WORK INSTRUCTIONS - In the email about running Python in a web browser, which option did the person at Mozilla think was best?

PASSAGE GIVEN -
## begin

[Web-SIG] Research Topics for Grad School

Amirouche Boubekki amirouche.boubekki at gmail.com
Mon Nov 11 07:20:16 EST 2019

Hello Yun Bao,

Le lun. 11 nov. 2019 à 04:15, yun bao <dayunbao at gmail.com> a écrit :
> Hi,
> I'm planning to go to grad school next fall, and I'm in the process of refining my thesis idea.

Asking for advice is the good approach.

> My basic idea is connected to Python running in a web browser.

There is several ways to go. There is something like dozens of
attempts and two or three actively maintained solutions.

Here is one:


Here is a project of mine:


> However, I'm still trying to hone in on a good research idea

I do not think that any kind of Python in the browser effort is a
research, as in a PhD thesis kind of work.

> that will be useful and relevant to the Python community.

The Python community is vast, prolific, with diverse and sometimes
conflicting interests. There is no situations where it is possible to
please everybody. You should take a stand, pick a particular niche
where browser frontend software are useful and try to solve that
problem. My favorite frontend application is back-office applications
that are behind a login form and do not require server-side rendering.
See also, so called, universal web applications and progressive web

> I've been reaching out to a few different communities to better understand the current state of, and problems associated with, getting Python running in a browser.  I spoke to someone at Mozilla, who said he thought that pursuing WebAssembly was the best option.

## end

(Data entries)
## begin

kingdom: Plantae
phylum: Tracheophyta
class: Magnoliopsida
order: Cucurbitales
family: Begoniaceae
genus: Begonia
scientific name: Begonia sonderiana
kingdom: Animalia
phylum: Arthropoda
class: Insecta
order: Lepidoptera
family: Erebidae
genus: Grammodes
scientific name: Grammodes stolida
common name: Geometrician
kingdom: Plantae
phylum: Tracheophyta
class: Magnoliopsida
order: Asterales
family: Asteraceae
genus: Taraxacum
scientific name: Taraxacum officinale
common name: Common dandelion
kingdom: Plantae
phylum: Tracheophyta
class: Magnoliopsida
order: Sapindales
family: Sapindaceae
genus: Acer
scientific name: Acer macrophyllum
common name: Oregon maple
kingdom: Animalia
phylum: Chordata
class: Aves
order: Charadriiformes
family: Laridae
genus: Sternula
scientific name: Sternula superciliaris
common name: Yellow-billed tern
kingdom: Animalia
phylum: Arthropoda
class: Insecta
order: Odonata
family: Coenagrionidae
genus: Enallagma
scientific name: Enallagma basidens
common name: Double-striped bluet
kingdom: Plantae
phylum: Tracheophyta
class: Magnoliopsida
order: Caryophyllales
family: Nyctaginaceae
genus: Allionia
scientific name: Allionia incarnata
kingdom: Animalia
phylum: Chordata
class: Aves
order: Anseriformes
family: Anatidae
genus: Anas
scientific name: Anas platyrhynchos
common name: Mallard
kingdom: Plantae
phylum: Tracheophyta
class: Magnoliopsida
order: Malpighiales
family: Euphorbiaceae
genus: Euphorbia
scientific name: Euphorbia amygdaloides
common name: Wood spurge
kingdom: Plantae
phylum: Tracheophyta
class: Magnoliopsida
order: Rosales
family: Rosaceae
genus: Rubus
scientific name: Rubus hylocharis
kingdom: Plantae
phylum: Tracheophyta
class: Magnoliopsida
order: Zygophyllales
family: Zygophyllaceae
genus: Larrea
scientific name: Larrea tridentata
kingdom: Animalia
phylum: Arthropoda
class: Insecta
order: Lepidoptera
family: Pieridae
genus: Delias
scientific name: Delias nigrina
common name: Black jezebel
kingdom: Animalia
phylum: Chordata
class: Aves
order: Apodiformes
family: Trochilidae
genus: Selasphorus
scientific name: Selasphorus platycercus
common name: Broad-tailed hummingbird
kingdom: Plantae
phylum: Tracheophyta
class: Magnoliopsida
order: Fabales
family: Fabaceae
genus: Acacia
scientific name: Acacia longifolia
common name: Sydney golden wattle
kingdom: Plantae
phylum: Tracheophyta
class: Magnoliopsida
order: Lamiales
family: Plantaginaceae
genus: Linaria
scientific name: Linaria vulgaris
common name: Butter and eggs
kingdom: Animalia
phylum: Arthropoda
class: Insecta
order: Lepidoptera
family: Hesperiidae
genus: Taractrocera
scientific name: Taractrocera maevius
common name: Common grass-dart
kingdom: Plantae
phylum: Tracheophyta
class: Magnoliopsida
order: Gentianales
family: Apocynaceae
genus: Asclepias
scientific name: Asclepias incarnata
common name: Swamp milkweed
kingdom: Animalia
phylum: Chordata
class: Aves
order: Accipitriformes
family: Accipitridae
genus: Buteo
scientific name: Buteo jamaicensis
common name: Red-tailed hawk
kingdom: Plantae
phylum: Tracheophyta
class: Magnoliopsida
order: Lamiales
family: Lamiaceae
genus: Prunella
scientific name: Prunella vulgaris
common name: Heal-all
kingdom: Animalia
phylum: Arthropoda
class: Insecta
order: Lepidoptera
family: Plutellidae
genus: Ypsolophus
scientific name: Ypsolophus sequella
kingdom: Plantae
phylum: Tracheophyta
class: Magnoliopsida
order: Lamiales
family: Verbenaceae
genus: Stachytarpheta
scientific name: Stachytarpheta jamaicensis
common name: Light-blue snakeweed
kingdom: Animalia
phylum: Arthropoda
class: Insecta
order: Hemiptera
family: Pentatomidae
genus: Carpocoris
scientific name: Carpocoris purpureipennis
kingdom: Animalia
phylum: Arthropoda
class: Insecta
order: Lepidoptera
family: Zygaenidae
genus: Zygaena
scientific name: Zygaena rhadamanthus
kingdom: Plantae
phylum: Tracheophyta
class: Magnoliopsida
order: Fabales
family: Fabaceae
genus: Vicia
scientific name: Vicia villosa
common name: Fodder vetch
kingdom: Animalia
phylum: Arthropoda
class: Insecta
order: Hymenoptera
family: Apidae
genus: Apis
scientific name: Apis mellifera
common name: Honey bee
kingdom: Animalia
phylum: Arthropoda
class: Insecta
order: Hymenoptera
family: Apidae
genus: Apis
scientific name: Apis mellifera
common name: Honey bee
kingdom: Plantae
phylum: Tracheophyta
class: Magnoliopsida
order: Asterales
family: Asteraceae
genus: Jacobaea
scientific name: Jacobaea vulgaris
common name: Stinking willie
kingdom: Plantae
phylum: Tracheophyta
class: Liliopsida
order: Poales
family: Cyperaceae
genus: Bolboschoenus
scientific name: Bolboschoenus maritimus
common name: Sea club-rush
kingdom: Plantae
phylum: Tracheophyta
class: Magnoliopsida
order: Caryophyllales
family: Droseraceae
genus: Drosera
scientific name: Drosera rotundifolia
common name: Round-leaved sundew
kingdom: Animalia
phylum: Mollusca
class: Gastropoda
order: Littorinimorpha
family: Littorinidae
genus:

## end

SOLUTION TO THIS TASK - Pursuing WebAssembly.